▶ [SOURCE EXCERPT]
# Persian: تيره



## Jamshed Aslam

I know that "tire" means "dark", but what does it mean here:

خرد تیره و مرد روشن روان نباشد همی شادمان یک زمان


----------



## soheil1

dark.


----------



## Jamshed Aslam

But then how would you translate kherad-e tire? "The dark wisdom"?


----------



## IRAJ2000

Tire means bad and disapproval in this case.
Kherad-e tire means bad thoughts.
A person whose thoughts are bad or he/she uses his/her wisdom in a bad way has kherad - e- tire


----------



## PersoLatin

xerade tiré suggests wisdom that is used for 'wrong doing', so* مرد خرد تیره* uses his wisdom to commit wrong/negative acts, in contrast to *مرد روشن روان*


----------



## Jamshed Aslam

But then how would you translate the whole sentence? "Dark/evil wisdom and the man of sound mentality..."? It doesn't make any sense.


----------



## PersoLatin

Read the first verse as مرد خرد تیره و مرد روشن روا ن (marde xerad tiré va marde roŝan ravân)
خرد تیره و مرد روشن روا ن − نباشد همی شادمان یک زمان


----------



## fdb

In this verse the metre (mutaqārib) requires xerad-tīra (not xerad e tīra); it is a compound: “dark in his mind”.


----------



## fdb

Or rather in early NP: xiraδ-tēra.

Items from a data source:
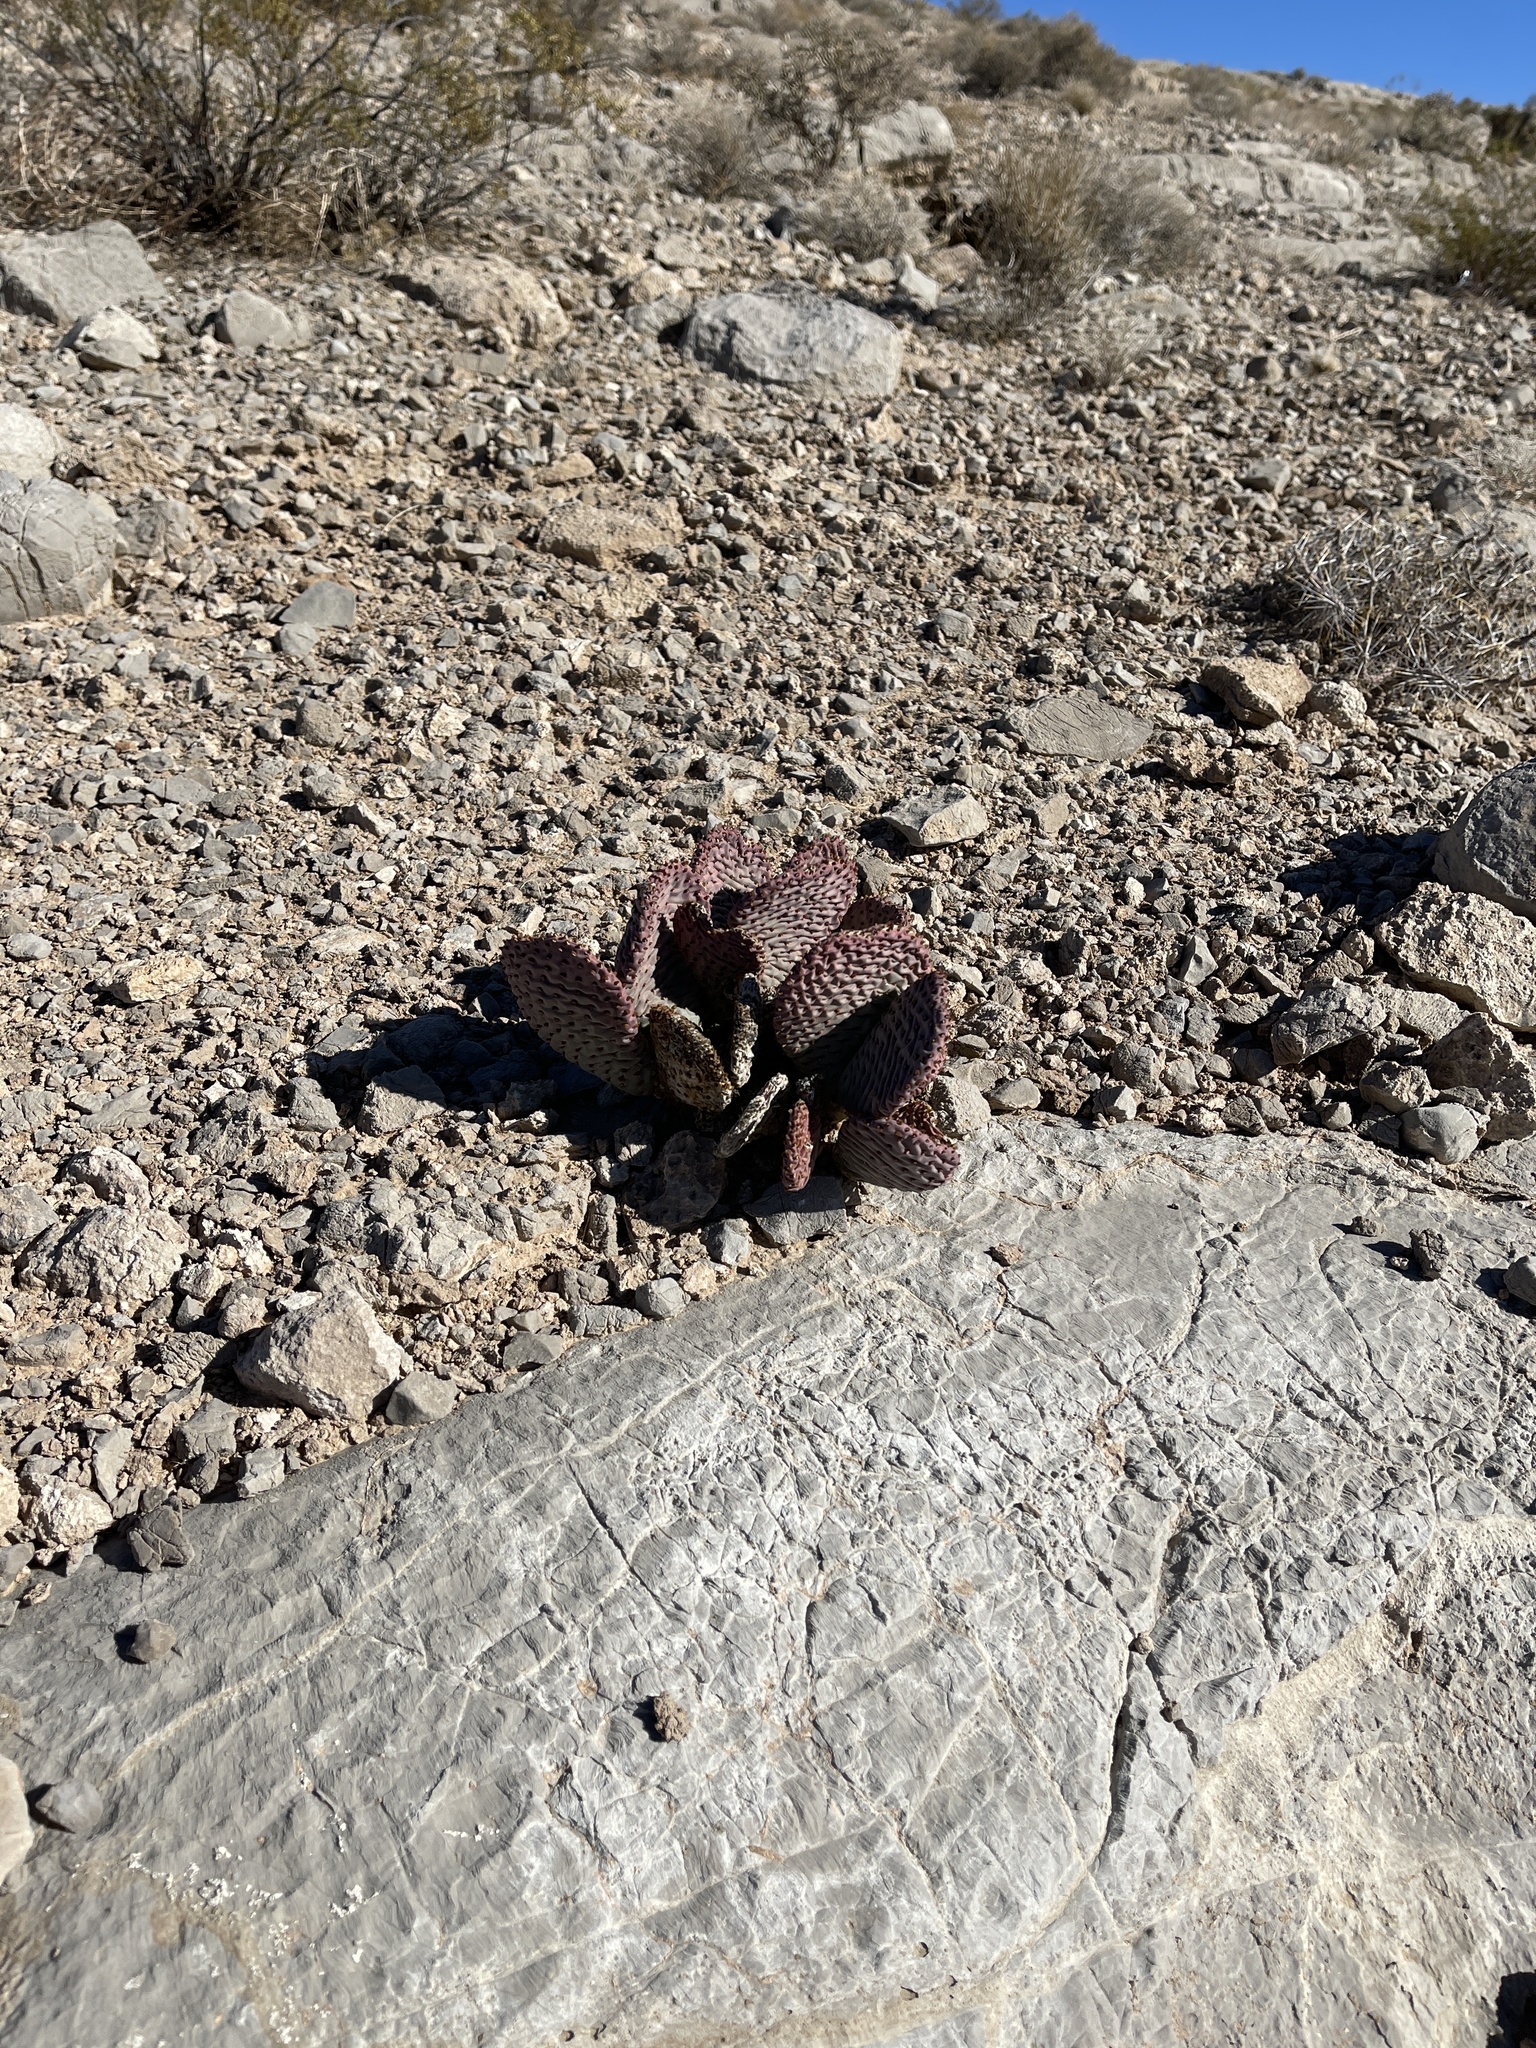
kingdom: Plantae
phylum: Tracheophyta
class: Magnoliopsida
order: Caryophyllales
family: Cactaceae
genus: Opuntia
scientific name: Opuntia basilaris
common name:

▶ [REQUIREMENTS]
(1) Extract the entire forum thread about the Persian word تيره and reproduce it word for word.
(2) In the records, rewrite the lines from the one holding "class: Magnoliopsida" through the end of the records, inclusive, with "scientific name" changed to "binomial name" and nothing else altered, and give only those lines.

▶ [SOLUTIONS BY TASK]
(1)
# Persian: تيره



## Jamshed Aslam

I know that "tire" means "dark", but what does it mean here:

خرد تیره و مرد روشن روان نباشد همی شادمان یک زمان


----------



## soheil1

dark.


----------



## Jamshed Aslam

But then how would you translate kherad-e tire? "The dark wisdom"?


----------



## IRAJ2000

Tire means bad and disapproval in this case.
Kherad-e tire means bad thoughts.
A person whose thoughts are bad or he/she uses his/her wisdom in a bad way has kherad - e- tire


----------



## PersoLatin

xerade tiré suggests wisdom that is used for 'wrong doing', so* مرد خرد تیره* uses his wisdom to commit wrong/negative acts, in contrast to *مرد روشن روان*


----------



## Jamshed Aslam

But then how would you translate the whole sentence? "Dark/evil wisdom and the man of sound mentality..."? It doesn't make any sense.


----------



## PersoLatin

Read the first verse as مرد خرد تیره و مرد روشن روا ن (marde xerad tiré va marde roŝan ravân)
خرد تیره و مرد روشن روا ن − نباشد همی شادمان یک زمان


----------



## fdb

In this verse the metre (mutaqārib) requires xerad-tīra (not xerad e tīra); it is a compound: “dark in his mind”.


----------



## fdb

Or rather in early NP: xiraδ-tēra.

(2)
class: Magnoliopsida
order: Caryophyllales
family: Cactaceae
genus: Opuntia
binomial name: Opuntia basilaris
common name:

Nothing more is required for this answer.